当下,应该考虑的是怎么与爷爷解释药材缺斤少两的事情,而不是思考自己念书的事情。
小时候,东方潇潇采药的时候曾经过一个学堂,里面的孩子个个板着脸,摇头晃脑的念着什么直下三千尺之类的,她听不懂,只是远远观望,觉着有趣极了。
看得久了,她才回神看了看双手,这一瞬间不由得升起些许落寞与羡慕的情思。
白沐春蓦然展开洁白的右翼,轻轻附着在女孩发间,没有出声安慰,也没有过多的动作,仅仅是用柔软的鹅毛为她提供点夜间的温暖。
东方潇潇突然抬头,拍开白沐春的羽翼,气愤道:“大鸭鸭,不可以摸我头,会长不高的!”
白沐春毒舌道:“就你这个子,再给你十年也长不高。”
东方潇潇咬牙:“你乌鸦嘴!”
白沐春淡淡道:“我特么是大白鹅!”
东方潇潇猛地扭头,愤愤不平的盯着白沐春:“我要跟爷爷告状。”
白沐春伸着羽翼,拂过女孩鼻尖,笑笑:“你不舍得告我,我是你的朋友。”
幽静小道植被的枝杈于晚风中奋力舞动,簌簌声随蝉鸣在田野里此起彼伏,它们歌唱最后的温暖,无数只萤火虫在枝叶停停落落,忽明忽暗。

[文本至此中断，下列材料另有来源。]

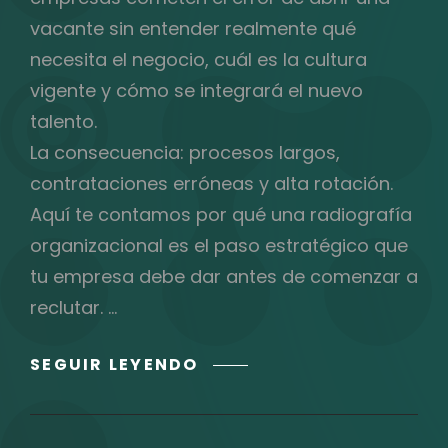
vacante sin entender realmente qué
necesita el negocio, cuál es la cultura
vigente y cómo se integrará el nuevo
talento.
La consecuencia: procesos largos,
contrataciones erróneas y alta rotación.
Aquí te contamos por qué una radiografía
organizacional es el paso estratégico que
tu empresa debe dar antes de comenzar a
reclutar. …
¿POR
SEGUIR LEYENDO
QUÉ
HACER
UNA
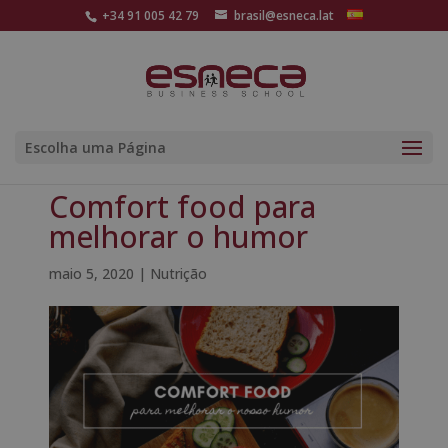
+34 91 005 42 79
brasil@esneca.lat
Escolha uma Página
Comfort food para
melhorar o humor
maio 5, 2020
|
Nutrição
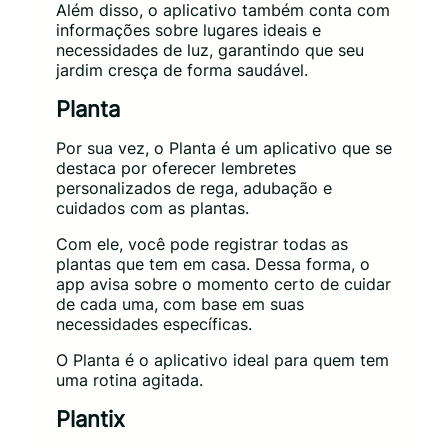
Além disso, o aplicativo também conta com
informações sobre lugares ideais e
necessidades de luz, garantindo que seu
jardim cresça de forma saudável.
Planta
Por sua vez, o Planta é um aplicativo que se
destaca por oferecer lembretes
personalizados de rega, adubação e
cuidados com as plantas.
Com ele, você pode registrar todas as
plantas que tem em casa. Dessa forma, o
app avisa sobre o momento certo de cuidar
de cada uma, com base em suas
necessidades específicas.
O Planta é o aplicativo ideal para quem tem
uma rotina agitada.
Plantix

女孩败下阵来,偏过头,视野里萤火虫往来又去,这微弱的亮光点燃女孩双眸里的小草,她忽地正声道:
“我要念书。”
第一次,女孩不想听爷爷的安排下,按部就班的学医,她想学文,她想和学童们一样,念念有声说黄鹂鸣翠柳。
“大鸭鸭,你会支持我吧?”
“必须的,朋友嘛。”白沐春探头来到女孩侧脸笑道。
“嗯,朋友。”东方潇潇想了想又道,“是最要好的朋友。”
月光洒落田野,抚低挺拔的玉米杆,一小一鹅走在夜幕中的月色毯上,欢声笑语,乐此不疲。
..........
不大不小的院落里,一老一小坐在梧桐树下,月光映衬着女孩紧张不安的脸蛋。
老瞎子只是手把手的捏着竹篓里的药材,轻声呢喃着药材数量。
白沐春窝在女孩脚边,小眯一会儿;这具身体太过羸弱,以至于仅仅是正常的语言交流都会产生巨大的精神疲惫,他如今也是选择躺平,毕竟谁会反抗本能,睡觉嘛,就睡几个钟头。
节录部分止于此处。